Now that the World Cup is over, many are now waiting to see if the surge in popularity of soccer in the United States will continue and if Major League Soccer can benefit.
Unfortunately, any new interest will likely be hurt by the best young American players leaving MLS to play overseas.
One of the newest American stars is 21-year-old defender DeAndre Yedlin, who currently plays for his hometown team, the Seattle Sounders of MLS. Several teams in Europe have reportedly expressed interest in acquiring Yedlin, including one of the biggest clubs in Italy, AS Roma, with one report claiming a deal is already in place.

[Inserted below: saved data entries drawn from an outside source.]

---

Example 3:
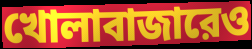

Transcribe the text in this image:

খোলাবাজারেও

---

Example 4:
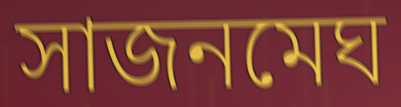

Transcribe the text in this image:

সাজনমেঘ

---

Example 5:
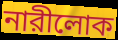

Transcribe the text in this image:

নারীলোক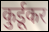
कुर्डूकर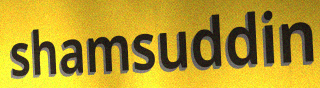
shamsuddinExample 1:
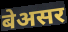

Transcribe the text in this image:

बेअसर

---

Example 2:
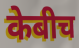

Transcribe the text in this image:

केबीच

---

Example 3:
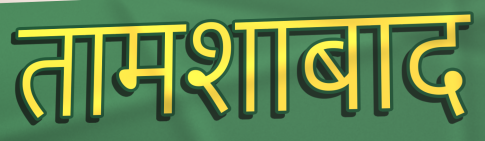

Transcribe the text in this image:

तामशाबाद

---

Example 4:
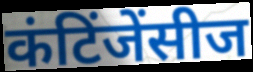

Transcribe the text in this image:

कंटिंजेंसीज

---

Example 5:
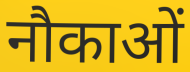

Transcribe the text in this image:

नौकाओं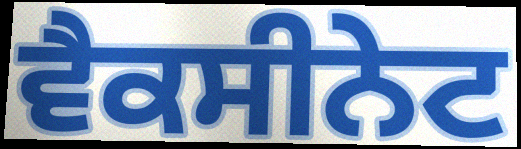
ਵੈਕਸੀਨੇਟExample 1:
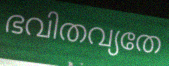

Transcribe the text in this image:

ഭവിതവ്യതേ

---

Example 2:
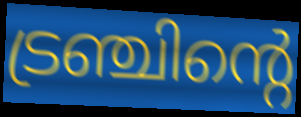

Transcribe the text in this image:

ട്രഞ്ചിന്റെ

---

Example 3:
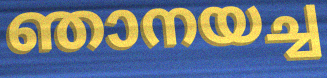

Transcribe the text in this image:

ഞാനയച്ച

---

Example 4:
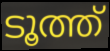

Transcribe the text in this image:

ടൂത്ത്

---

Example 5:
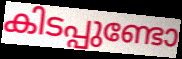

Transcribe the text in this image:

കിടപ്പുണ്ടോ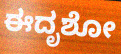
ಈದೃಶೋ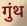
गुंथ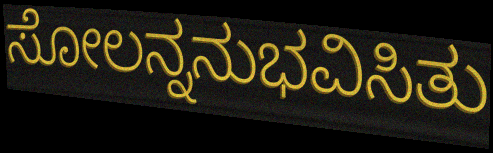
ಸೋಲನ್ನನುಭವಿಸಿತು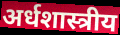
अर्धशास्त्रीय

Another American defender, 27-year-old Matt Besler, confirmed in a radio interview that his current club, Sporting Kansas City, has received offers from at least two clubs in England.

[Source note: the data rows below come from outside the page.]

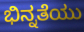
ಭಿನ್ನತೆಯು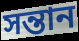
সন্তান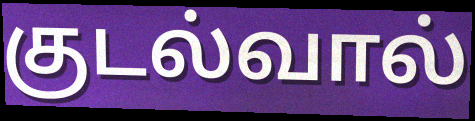
குடல்வால்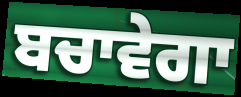
ਬਚਾਵੇਗਾ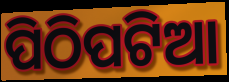
ପିଠିପଟିଆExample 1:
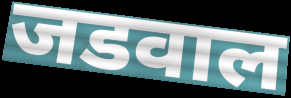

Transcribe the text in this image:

जडवाल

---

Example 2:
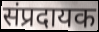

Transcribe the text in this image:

संप्रदायक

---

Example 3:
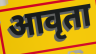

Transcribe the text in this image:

आवृता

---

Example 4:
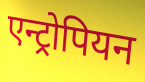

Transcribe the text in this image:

एन्ट्रोपियन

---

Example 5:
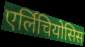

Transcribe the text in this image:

एर्लिचियोसिस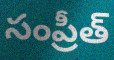
సంప్రీత్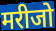
मरीजोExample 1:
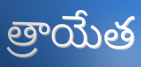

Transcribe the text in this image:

త్రాయేత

Meanwhile, Eric Gomez of Fox Deportes is reporting that Club America in Mexico will attempt to acquire Omar Gonzalez, a former MLS defender of the year, from the L.A. Galaxy.
These three players are key because they are three of the four youngest players on the U.S. national team who play in MLS and represent the future of American soccer. The only other MLS players on the national team under the age of 31 were Graham Zusi (27) and Michael Bradley (26).
This is not necessarily a bad thing for the popularity of soccer in this country. We are already seeing a surge in interest in England’s Premier League in the United States and moves like these will only enhance that.
But if Major League Soccer wants to benefit from the popularity of the World Cup and the U.S. national team, they need to have the American stars and the recognisable names playing on this side of the Atlantic. But at the same time, if the players are going to develop and grow, they need to be playing in the top leagues against the best players.
So it is best for the future of American soccer to allow these players to develop overseas. However, MLS suffers in the meantime with matches that will lose the drawing power of known commodities and any hope of MLS benefiting from the popularity of the World Cup, beyond the already strong local fan bases, won’t materialise.